7:49 OKKEN: I mean, even if you are, there's ways to get around it.

7:53 KENNEDY: Yeah, if you can break up your algorithm into sub-process type parallelism. Okay, so that's the GIL. The other is it could be it's an interpretive language. I think this one is the most interesting, probably. So it is an interpretive language, but actually it does compile code to byte code, but it doesn't JIT compile it, right? And so one of the main considerations around JIT compiled languages versus not is startup time. So if our Python code's going to start and run for a while, then doin' a whole bunch of JIT optimization would be maybe a little slower to start, but then faster to run. But if we want to just do some CLI stuff that starts really quick, does a tiny thing, goes away, a whole bunch of JIT stuff might be, you know, sort of counter productive. So there's a pretty interesting comparison against C# and Java and CPython here. The other thing I think is worth throwing in here is because of C extensions and things like that, it's an interpretive language. I think that's a simplistic view. That's like, well, if you just take straight Python code and just run it on Python, you don't interact with any libraries, but if you work with NumPy or if you work with SQLAlchemy, or a whole bunch of stuff that has C extensions to make certain parts fast, well all of a sudden it's not interpretive, right? So there's these weird blends. Alright, last one. It's because it's dynamically typed. So this is also, I think this is really interesting. I think actually this is probably why, and I'm going to throw in another one unless I get distracted and forget it. So I think this is really why it's probably the slowest, is that it's a dynamic language. And it's not that you can't make a dynamic language fast, but that because it's so flexible, it's hard to know how to optimize it. You might want to inline a function, but somebody could monkey patch that function, and then you wouldn't be inline for the right thing, for example. They monkey patch it only sometimes. What do you do then, right? So things like method inlining, which can really make things faster, is super hard because that could actually change. Whereas say, in C# or C++ or whatever, the method won't change.

10:01 OKKEN: Yeah, okay.

10:02 KENNEDY: Alright, final one. This is mine, I'm adding this to his, and it sort of has to do with his dynamic typing thing. It's everything is a reference type allocated on the heap in Python, right? Some of the stuff that makes C++ and C# really, really fast is things like numbers and other stuff are allocated on the stack, and when you work with them, you never do pointer dereferencing, you never do reference counting, you never do garbage collection or memory management. You just work with little bits on the stack. And because that little thing on the stack could become a full blown list or something just by changing what it points at, I think probably that also makes a big difference.

10:39 OKKEN: Okay. There's also like, function calls are slower than they need to be, and I think that's one of the things that Python Core Team is working on.
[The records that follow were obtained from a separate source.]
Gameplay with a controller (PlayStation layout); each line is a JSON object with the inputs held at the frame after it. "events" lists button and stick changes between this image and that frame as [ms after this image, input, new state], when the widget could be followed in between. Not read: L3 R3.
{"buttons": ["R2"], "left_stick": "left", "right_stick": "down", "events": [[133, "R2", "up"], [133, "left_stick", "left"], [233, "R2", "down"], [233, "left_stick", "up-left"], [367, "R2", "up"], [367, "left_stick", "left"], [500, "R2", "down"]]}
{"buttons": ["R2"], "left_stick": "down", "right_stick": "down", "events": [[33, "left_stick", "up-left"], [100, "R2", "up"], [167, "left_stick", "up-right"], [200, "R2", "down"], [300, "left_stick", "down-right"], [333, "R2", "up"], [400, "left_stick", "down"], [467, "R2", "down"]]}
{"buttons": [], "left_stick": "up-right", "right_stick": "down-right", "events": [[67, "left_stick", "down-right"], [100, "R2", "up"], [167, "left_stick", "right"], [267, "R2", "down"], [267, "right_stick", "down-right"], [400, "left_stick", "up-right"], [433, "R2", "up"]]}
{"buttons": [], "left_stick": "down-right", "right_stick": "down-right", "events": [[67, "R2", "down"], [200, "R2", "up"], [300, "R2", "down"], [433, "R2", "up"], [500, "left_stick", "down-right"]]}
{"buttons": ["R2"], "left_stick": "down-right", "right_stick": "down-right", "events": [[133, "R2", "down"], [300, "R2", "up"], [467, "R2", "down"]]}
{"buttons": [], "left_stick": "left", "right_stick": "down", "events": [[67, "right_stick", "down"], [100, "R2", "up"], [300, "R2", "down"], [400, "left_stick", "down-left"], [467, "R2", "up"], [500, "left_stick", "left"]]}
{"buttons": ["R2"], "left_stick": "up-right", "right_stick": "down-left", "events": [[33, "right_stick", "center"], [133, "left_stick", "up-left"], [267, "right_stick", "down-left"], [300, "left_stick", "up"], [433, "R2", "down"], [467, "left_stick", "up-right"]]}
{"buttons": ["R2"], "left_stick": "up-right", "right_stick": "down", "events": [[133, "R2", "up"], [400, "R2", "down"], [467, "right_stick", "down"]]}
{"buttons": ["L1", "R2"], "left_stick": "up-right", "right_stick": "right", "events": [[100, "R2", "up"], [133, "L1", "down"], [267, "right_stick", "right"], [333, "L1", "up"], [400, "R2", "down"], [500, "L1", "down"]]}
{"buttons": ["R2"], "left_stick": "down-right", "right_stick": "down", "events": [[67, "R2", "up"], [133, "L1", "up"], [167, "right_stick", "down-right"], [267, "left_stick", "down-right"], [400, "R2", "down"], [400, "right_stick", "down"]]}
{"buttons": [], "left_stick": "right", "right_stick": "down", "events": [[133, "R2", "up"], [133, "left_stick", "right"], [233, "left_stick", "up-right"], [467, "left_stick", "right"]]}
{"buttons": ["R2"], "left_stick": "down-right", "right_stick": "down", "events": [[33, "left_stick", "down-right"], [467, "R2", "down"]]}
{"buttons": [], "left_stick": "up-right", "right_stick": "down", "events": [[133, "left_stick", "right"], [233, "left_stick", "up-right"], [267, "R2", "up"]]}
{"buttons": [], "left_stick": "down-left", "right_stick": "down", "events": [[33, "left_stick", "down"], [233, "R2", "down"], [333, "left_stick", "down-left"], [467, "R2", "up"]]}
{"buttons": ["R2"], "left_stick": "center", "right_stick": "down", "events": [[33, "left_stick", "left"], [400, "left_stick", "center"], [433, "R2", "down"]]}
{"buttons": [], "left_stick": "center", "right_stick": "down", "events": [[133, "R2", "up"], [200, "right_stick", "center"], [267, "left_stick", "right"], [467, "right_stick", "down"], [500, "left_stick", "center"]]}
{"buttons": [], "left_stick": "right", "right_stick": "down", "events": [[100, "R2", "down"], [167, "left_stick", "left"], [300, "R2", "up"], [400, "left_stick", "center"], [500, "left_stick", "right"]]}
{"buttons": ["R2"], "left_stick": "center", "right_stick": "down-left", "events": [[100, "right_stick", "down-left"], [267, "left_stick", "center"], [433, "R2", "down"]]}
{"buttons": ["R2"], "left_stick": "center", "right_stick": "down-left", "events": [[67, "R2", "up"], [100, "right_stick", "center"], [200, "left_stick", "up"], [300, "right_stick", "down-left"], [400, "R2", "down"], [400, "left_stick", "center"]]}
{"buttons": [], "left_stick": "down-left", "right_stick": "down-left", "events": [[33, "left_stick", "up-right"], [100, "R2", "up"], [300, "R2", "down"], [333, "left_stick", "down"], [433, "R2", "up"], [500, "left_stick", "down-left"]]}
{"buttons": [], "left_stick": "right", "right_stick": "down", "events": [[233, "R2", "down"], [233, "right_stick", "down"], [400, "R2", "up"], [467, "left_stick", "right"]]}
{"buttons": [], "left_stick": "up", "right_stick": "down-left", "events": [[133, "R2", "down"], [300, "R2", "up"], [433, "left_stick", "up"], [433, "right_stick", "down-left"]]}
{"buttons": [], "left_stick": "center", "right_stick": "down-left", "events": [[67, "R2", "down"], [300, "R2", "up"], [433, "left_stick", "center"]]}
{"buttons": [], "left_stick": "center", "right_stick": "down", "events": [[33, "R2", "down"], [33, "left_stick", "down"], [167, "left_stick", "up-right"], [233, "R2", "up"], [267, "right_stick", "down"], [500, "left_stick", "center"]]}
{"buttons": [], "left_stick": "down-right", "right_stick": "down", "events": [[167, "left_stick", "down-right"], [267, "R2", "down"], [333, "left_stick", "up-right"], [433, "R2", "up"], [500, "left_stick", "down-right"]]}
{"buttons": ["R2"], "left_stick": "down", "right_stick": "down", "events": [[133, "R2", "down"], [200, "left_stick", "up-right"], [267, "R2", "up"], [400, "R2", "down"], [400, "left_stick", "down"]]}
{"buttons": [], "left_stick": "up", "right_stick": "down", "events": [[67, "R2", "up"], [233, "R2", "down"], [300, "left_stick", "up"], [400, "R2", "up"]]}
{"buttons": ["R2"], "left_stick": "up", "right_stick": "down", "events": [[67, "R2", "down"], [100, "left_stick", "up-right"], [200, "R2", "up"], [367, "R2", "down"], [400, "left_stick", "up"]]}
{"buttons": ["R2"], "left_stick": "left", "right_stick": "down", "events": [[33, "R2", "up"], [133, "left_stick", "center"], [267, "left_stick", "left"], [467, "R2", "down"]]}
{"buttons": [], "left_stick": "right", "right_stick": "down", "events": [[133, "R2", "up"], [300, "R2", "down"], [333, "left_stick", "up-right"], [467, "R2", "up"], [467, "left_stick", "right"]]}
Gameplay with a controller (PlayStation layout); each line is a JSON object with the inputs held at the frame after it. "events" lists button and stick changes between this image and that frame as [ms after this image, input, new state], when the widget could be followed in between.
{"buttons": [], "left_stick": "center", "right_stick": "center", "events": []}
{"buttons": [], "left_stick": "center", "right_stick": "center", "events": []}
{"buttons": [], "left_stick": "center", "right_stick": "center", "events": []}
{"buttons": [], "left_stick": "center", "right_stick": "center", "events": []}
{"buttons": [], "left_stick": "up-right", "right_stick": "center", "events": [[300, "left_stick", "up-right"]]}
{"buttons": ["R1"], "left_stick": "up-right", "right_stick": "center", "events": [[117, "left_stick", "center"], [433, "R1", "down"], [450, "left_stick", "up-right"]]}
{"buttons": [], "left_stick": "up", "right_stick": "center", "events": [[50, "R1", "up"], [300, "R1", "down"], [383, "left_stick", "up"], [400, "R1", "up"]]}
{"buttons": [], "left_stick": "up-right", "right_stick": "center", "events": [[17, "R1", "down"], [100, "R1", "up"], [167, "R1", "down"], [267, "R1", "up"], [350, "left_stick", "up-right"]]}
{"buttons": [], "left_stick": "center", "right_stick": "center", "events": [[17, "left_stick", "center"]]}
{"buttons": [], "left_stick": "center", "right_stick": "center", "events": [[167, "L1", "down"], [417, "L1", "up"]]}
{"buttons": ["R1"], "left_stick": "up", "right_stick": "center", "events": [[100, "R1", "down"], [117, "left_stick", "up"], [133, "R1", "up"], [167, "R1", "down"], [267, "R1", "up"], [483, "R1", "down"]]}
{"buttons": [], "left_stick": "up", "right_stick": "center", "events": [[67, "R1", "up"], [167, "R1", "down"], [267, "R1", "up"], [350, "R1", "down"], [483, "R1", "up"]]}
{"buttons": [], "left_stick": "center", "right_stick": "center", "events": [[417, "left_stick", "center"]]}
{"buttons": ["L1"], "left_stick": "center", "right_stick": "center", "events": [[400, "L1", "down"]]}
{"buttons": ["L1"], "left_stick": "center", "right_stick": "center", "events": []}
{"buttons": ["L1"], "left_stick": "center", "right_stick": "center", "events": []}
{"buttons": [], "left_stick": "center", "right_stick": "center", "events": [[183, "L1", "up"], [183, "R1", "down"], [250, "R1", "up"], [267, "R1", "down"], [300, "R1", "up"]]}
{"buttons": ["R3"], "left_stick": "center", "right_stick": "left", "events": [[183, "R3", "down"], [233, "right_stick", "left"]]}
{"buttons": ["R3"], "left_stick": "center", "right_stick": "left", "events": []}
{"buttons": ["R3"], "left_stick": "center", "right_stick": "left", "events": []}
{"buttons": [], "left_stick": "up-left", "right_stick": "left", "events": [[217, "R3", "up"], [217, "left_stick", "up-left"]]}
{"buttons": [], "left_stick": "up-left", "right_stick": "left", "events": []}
10:49 KENNEDY: And luckily, there have been some advances there in the latest version of Python. I think 20% or something they got was at 3.7, I think, that they got that much faster. So, work is being done, but yeah, it could be more, I guess. But what's really interesting is the trade offs or sort of comparisons of the article.

11:07 OKKEN: The thing that I want to, there's a forest in the trees sort of issue I have here is that I don't think Python is slow.

11:15 KENNEDY: Yeah, I'm with you.

11:16 OKKEN: And my people time is way more expensive than computer time for like, 98% of the applications in the world, as far like, probably.

11:27 KENNEDY: Well, and somebody made that comment below in the comments section of this article that said, "Well, if you're optimizing milliseconds versus nanoseconds, yes maybe. If you're optimizing weeks versus month from idea to shipped, Python's not slow at all, it's really fast."

11:42 OKKEN: Yeah, I mean that's what I see is the maintenance, development time, the maintenance time, all of those extra people time things, Python is way faster. And a lot of these things that we say, like the GIL is a problem, or multi-processing is difficult, well multi-processing isn't easy. Maybe it's easy in some languages. I mean, Go is sort of designed to do that from the start, but getting in the complex algorithm in C++ to utilize multi-cores, that's not a trivial task either.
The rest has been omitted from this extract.